- Work item -
Format the material below as a JSON list of strings with one string per line, omitting blank lines and leaving the pictures out.

########

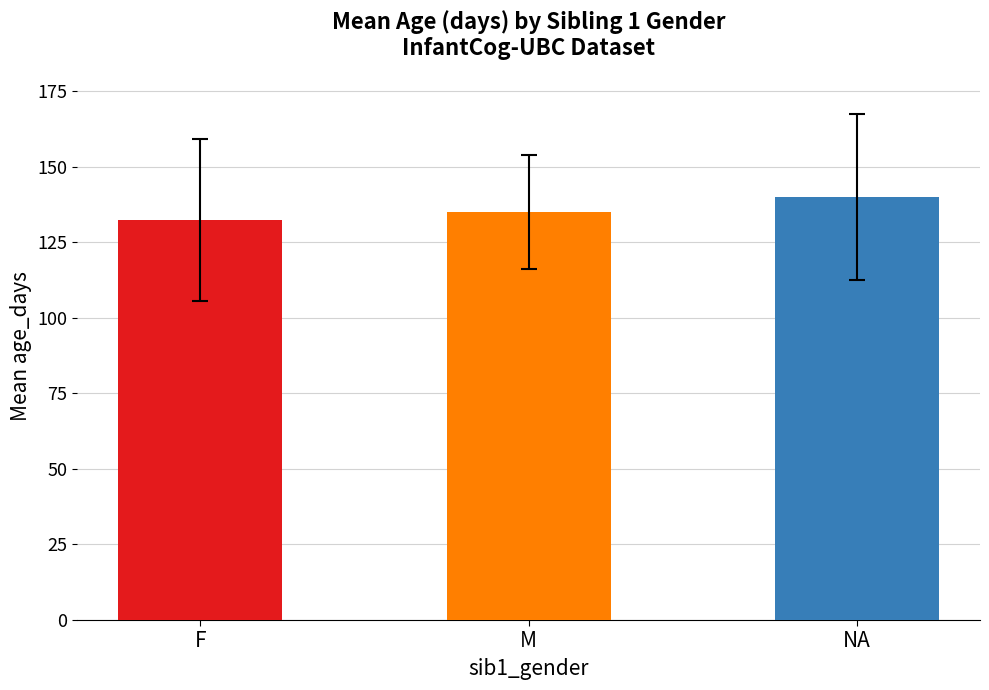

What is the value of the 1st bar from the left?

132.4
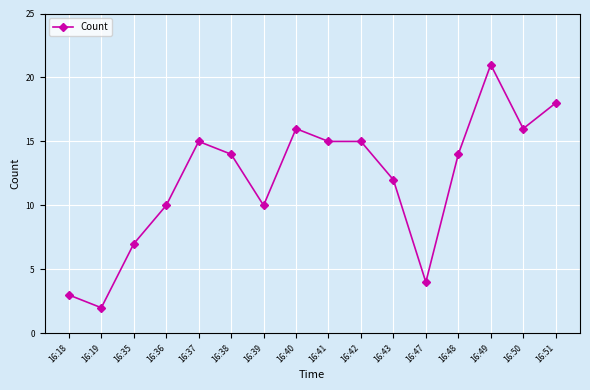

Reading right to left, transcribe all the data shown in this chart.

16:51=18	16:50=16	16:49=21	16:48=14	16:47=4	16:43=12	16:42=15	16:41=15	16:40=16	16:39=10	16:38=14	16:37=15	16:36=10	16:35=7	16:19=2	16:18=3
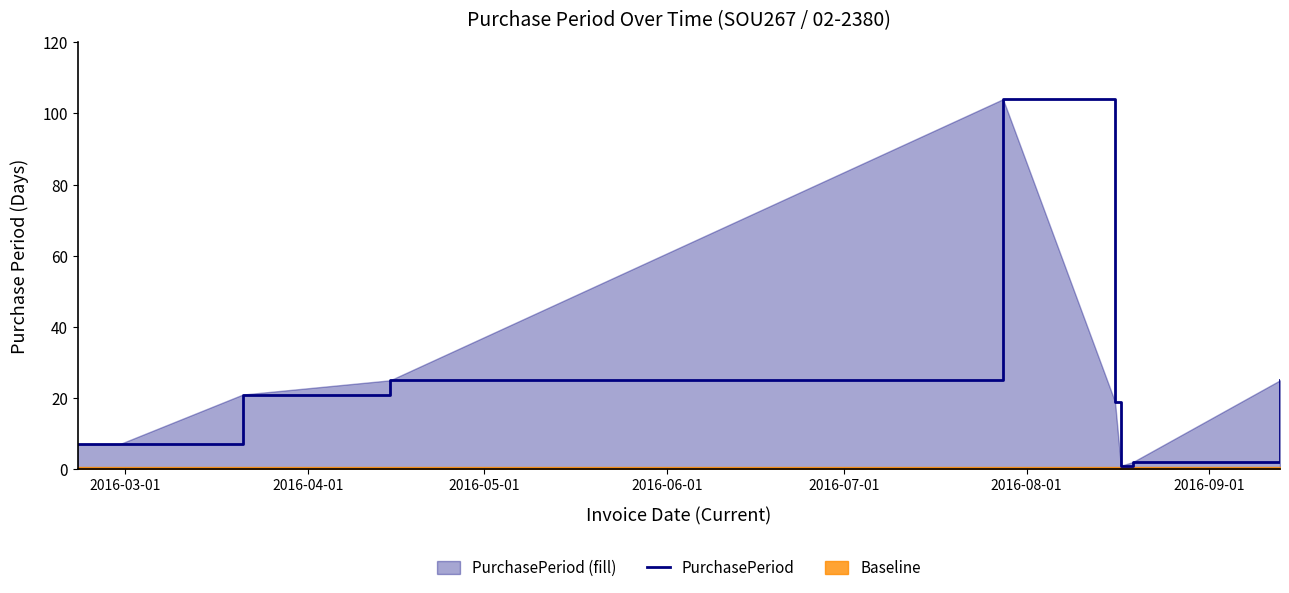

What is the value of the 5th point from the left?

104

########

- Response box -
[
  "What is the value of the 1st bar from the left?",
  "132.4",
  "Reading right to left, transcribe all the data shown in this chart.",
  "16:51=18\t16:50=16\t16:49=21\t16:48=14\t16:47=4\t16:43=12\t16:42=15\t16:41=15\t16:40=16\t16:39=10\t16:38=14\t16:37=15\t16:36=10\t16:35=7\t16:19=2\t16:18=3",
  "What is the value of the 5th point from the left?",
  "104"
]